* Records shown:
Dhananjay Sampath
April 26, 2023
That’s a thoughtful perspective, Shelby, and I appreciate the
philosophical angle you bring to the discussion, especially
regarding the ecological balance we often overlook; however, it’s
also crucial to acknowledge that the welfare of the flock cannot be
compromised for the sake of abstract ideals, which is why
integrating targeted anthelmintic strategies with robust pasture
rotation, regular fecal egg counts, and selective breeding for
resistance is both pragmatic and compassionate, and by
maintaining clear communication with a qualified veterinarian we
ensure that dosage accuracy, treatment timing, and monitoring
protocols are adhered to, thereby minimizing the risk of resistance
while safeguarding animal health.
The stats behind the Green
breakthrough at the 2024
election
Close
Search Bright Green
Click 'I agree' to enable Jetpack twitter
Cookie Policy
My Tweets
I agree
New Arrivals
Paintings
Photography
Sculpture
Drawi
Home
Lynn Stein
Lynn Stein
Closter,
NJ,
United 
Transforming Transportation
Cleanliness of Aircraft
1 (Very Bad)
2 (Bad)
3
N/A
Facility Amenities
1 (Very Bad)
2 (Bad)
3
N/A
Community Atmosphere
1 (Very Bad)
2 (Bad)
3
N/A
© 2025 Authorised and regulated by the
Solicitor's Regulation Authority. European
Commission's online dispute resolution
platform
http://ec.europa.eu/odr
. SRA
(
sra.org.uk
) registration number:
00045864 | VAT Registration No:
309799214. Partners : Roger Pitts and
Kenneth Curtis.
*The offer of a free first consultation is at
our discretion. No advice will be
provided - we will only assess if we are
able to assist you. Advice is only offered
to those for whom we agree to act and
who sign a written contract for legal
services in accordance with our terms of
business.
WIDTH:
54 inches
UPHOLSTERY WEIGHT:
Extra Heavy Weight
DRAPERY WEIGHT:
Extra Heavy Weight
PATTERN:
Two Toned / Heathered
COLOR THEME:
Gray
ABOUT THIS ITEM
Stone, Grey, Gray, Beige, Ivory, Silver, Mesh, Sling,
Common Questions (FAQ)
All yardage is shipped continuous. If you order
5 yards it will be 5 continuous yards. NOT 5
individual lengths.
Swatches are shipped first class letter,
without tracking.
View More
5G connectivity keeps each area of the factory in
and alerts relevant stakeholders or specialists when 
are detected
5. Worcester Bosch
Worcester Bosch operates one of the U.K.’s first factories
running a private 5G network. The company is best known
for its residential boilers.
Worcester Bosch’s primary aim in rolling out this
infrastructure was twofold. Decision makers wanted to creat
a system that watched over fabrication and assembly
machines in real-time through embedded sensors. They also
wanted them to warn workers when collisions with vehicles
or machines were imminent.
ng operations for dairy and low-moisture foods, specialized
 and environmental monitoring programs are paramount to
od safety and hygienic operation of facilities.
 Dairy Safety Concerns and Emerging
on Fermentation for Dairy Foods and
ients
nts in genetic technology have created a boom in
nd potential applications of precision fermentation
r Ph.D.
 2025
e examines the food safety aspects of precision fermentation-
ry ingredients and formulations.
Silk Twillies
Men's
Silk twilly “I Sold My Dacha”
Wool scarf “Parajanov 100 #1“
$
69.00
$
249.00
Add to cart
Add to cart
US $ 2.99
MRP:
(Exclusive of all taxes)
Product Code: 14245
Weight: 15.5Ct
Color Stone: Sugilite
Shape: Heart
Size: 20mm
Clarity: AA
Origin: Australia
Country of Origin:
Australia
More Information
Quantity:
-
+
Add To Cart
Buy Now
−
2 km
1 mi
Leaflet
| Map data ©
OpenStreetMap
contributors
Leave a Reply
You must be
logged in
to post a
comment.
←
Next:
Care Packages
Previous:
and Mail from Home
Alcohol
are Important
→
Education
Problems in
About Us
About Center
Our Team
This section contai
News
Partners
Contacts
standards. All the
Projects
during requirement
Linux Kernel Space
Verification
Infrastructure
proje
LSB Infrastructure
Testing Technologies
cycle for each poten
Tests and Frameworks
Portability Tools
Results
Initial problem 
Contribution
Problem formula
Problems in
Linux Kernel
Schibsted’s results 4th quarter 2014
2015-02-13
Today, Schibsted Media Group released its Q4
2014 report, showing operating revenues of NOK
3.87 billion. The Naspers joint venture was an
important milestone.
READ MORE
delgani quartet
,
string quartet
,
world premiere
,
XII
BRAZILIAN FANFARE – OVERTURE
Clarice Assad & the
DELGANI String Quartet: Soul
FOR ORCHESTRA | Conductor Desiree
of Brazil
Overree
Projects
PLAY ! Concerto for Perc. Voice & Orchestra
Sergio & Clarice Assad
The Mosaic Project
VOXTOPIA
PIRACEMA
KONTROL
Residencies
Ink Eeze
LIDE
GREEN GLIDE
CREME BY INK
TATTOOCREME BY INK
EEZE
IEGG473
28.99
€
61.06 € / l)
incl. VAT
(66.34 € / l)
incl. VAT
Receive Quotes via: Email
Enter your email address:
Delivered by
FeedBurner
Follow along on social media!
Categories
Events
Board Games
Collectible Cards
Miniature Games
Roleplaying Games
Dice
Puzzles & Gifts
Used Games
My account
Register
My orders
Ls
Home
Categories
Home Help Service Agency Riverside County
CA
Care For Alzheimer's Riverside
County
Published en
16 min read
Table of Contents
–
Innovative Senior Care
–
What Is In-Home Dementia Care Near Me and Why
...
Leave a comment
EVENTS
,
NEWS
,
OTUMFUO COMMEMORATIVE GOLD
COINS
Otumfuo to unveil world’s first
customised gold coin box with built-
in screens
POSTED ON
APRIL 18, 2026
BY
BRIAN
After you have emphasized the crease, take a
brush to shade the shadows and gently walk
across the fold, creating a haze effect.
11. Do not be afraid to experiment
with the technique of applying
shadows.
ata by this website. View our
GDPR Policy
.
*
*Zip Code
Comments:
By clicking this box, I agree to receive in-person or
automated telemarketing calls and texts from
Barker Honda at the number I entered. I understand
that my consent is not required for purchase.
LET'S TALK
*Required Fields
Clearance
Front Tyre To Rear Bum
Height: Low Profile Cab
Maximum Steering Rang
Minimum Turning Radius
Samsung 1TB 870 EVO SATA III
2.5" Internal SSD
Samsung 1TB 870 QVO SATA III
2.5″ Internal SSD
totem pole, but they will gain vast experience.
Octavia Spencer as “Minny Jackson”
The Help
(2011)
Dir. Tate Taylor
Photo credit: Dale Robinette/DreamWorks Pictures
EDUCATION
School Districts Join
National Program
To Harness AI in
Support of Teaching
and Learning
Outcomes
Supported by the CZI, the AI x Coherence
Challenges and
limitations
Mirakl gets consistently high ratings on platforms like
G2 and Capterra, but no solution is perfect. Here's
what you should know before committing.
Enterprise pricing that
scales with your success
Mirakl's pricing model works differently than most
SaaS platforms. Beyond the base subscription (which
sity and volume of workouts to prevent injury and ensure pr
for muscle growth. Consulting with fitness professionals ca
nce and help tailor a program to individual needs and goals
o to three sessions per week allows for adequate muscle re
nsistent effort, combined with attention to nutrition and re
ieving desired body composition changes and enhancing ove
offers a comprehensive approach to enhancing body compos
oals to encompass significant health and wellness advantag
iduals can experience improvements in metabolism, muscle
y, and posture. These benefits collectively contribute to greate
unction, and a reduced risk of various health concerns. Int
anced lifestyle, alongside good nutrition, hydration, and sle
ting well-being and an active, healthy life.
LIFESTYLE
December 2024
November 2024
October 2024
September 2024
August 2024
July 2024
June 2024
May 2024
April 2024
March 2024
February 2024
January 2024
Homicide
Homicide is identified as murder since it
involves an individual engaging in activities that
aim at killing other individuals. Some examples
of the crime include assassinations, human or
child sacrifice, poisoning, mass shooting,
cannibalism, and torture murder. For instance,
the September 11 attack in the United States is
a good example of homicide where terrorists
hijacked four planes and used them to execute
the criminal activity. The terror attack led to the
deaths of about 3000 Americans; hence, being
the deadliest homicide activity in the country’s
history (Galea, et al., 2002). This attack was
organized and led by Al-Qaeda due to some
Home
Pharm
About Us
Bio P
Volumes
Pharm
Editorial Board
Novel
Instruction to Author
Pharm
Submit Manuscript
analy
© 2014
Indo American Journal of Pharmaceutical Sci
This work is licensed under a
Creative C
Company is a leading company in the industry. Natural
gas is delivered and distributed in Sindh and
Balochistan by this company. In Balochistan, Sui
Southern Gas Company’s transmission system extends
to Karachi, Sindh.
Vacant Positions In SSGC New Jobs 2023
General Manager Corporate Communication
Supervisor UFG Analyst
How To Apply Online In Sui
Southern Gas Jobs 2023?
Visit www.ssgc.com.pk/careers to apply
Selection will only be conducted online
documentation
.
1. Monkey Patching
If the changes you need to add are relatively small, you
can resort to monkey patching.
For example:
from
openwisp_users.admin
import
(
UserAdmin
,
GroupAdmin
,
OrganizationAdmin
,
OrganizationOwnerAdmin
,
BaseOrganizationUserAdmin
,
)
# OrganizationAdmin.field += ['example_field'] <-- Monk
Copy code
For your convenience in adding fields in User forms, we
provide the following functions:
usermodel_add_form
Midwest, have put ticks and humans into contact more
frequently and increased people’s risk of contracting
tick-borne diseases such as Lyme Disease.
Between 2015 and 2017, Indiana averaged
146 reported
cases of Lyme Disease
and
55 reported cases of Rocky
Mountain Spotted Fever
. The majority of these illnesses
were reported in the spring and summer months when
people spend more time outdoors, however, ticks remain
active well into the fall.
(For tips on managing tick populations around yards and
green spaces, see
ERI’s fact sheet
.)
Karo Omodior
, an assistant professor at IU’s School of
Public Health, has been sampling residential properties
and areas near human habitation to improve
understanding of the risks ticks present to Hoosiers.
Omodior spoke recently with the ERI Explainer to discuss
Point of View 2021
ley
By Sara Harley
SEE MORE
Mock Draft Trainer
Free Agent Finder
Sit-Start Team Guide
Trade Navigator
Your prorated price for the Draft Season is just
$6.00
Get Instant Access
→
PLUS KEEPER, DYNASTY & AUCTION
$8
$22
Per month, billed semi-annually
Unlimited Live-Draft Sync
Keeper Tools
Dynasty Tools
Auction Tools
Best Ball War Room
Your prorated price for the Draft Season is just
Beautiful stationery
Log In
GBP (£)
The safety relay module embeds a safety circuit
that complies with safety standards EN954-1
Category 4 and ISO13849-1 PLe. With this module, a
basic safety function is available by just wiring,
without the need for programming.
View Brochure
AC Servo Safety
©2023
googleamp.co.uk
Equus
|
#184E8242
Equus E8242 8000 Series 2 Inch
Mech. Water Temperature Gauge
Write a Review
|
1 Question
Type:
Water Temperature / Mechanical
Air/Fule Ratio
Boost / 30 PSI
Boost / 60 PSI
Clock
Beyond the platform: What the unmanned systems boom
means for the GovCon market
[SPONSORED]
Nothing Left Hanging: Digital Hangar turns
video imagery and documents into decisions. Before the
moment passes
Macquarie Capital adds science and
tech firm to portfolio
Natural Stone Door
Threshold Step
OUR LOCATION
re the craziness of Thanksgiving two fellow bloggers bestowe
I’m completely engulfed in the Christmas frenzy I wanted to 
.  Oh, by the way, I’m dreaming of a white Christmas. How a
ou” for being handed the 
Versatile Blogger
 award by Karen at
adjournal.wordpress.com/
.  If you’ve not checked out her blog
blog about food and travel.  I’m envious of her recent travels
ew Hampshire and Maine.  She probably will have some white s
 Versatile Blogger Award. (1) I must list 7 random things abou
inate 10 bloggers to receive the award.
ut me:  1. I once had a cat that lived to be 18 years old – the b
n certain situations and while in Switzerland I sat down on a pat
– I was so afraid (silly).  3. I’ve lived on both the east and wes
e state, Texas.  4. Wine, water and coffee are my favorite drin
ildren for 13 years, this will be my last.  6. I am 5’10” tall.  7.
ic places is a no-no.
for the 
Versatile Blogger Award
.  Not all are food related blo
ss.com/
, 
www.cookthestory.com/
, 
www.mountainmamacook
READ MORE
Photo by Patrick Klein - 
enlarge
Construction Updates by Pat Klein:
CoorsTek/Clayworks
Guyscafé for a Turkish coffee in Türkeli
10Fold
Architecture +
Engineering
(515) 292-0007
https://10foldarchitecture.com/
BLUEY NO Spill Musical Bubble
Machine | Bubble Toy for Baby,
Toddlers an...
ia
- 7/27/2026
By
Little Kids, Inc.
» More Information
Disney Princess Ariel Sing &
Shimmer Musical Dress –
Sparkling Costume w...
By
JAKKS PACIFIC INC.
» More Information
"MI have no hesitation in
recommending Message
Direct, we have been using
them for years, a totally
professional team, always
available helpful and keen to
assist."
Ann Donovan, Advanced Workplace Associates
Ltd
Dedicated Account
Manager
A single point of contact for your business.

* Aim of the exercise: Take each line above that contains "Jobs" and copy it out.

* Completed exercise:
Vacant Positions In SSGC New Jobs 2023
Southern Gas Jobs 2023?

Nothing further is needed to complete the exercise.